Por que assistir em 2020, um filme feito cem anos atrás?
Nessa semana, faço um convite aos leitores para conhecer (caso ainda não conheçam) um filme marco do cinema expressionista alemão, lançado na Alemanha há um século. Estou falando de O gabinete do doutor Caligari (Robert Wiene, 1920), um clássico que colocou o país no debate cultural internacional, e que gera discussões sobre as suas possibilidades artísticas ainda hoje. Sendo este o primeiro filme de terror da história do cinema, considerando a junção de várias convenções que reconhecemos nos filmes de hoje. Por isso, em 2020, celebramos também o centenário de todo o gênero do terror.
A narrativa apresenta Francis e seu amigo Alan, que um dia visitam o gabinete do Doutor Caligari, dentro de uma feira de variedades em uma cidade de região montanhosa. No dia anterior ao início da feira, Caligari divulga seu show afirmando que Cesare é um sonâmbulo que pode prever o futuro, e convida as pessoas a assistirem à apresentação no dia seguinte.
Durante a apresentação, o sonâmbulo afirma a Alan que ele só viverá até o amanhecer. Como previsto, Alan acorda morto no dia seguinte, fazendo Francis suspeitar de Cesare. Ele então começa a espionar o que o sonâmbulo faz com a ajuda da polícia. Para descobrir todos os mistérios, Francis acredita só haver uma solução: adentrar no misterioso gabinete do Doutor Caligari.
Te garanto que a narrativa por si já prenderá a atenção.
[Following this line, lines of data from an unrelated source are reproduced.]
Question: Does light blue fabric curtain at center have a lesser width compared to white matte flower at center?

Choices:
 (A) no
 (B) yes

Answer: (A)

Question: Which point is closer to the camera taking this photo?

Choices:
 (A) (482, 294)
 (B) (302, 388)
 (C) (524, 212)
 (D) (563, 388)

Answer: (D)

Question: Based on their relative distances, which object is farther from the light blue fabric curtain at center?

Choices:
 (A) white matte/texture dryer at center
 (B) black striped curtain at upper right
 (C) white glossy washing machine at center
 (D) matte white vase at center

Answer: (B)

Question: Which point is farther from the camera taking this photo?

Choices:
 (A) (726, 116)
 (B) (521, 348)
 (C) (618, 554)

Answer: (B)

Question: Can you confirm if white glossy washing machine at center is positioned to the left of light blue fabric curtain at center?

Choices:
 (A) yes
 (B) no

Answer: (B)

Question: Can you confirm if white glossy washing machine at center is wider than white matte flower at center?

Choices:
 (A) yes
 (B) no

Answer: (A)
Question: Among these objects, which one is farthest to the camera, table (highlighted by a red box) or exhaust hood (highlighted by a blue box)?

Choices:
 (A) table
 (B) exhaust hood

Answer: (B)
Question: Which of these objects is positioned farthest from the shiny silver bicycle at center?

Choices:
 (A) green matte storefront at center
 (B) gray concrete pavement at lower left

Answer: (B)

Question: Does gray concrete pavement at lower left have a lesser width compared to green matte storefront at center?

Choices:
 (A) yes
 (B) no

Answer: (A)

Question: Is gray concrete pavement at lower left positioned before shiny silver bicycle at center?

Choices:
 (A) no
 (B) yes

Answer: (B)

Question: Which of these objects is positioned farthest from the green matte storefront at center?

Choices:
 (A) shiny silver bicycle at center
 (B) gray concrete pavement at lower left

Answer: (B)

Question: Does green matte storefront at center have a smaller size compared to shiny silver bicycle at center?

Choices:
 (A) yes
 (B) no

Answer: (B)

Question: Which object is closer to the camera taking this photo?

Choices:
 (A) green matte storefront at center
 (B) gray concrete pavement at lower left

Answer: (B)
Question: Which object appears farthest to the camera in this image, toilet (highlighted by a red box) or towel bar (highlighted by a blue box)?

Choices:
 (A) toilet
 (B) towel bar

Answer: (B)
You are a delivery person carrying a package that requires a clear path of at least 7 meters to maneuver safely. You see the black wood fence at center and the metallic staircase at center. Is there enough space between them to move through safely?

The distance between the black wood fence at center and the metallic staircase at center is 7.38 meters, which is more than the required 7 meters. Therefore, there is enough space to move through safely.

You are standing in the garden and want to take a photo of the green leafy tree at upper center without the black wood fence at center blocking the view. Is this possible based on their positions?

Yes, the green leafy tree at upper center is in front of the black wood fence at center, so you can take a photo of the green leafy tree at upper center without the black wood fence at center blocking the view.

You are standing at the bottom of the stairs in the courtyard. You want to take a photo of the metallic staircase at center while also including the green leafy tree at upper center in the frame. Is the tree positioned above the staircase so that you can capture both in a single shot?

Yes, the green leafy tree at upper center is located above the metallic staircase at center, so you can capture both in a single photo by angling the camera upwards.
Mas o que mais te afetará serão os elementos visuais, como os cenários distorcidos e os jogos de luz e sombra salientando a atmosfera estranha, sinistra e obscura do filme. Importante ressaltar que os efeitos de um claro-escuro já existiam antes de Caligari. Impressiona o trabalho da direção de arte. Sabemos que os cenários, por exemplo, eram todos pintados, obedecendo a uma outra lógica geométrica, um tanto irregular, torta, angulosa e deformada.
O cinema expressionista da época, com suas simbologias macabras, respondia esteticamente a conflitos emocionais. Segundo a crítica e historiadora do cinema, Lotte Eisner, “essa fantasmagoria estranha, que ao mesmo tempo atrai e repugna, fez a reputação do cinema alemão no estrangeiro”. O gabinete do Doutor Caligari, desse modo, influenciou todo um gênero de cinema fantástico, terror, noir, gótico, e diretamente vemos essa influência em diretores como Hitchcock, David Lynch e Tim Burton. Para mim, O gabinete do Doutor Caligari é um dos maiores filmes da história do cinema.
A importância do ambiente de penumbra era tão significativo, que as sombras, os cantos escuros e os contrastes nas cenas eram todos pintados e demarcados nos chãos e nas paredes. A atuação do ator que faz o Caligari, Werner Krauss, é também formidável. O personagem Caligari, com seus gestos exagerados, é um ser totalmente demoníaco e asqueroso, que nos faz sentir uma repulsa enorme.
Respondendo à pergunta que me propus, dos motivos pelos quais se deve assistir a uma obra cinematográfica de um século atrás, eu diria que além da perturbadora concepção visual já mencionada, o filme é, de forma simples, uma baita aula de cinema. Funciona ali, equilibradamente, o trabalho dos atores, da direção de arte, da fotografia, dentro de um inventismo e experimentalismo que elevou a mise-en-scène a um outro patamar, provocou uma revolução estética. Olha aí o cinema confirmando seu lugar irremediável na modernidade, mostrando, em 1920, que veio para ficar. Os filmes de terror que hoje gostamos, que hoje nos assustam, devem muito ao Caligari.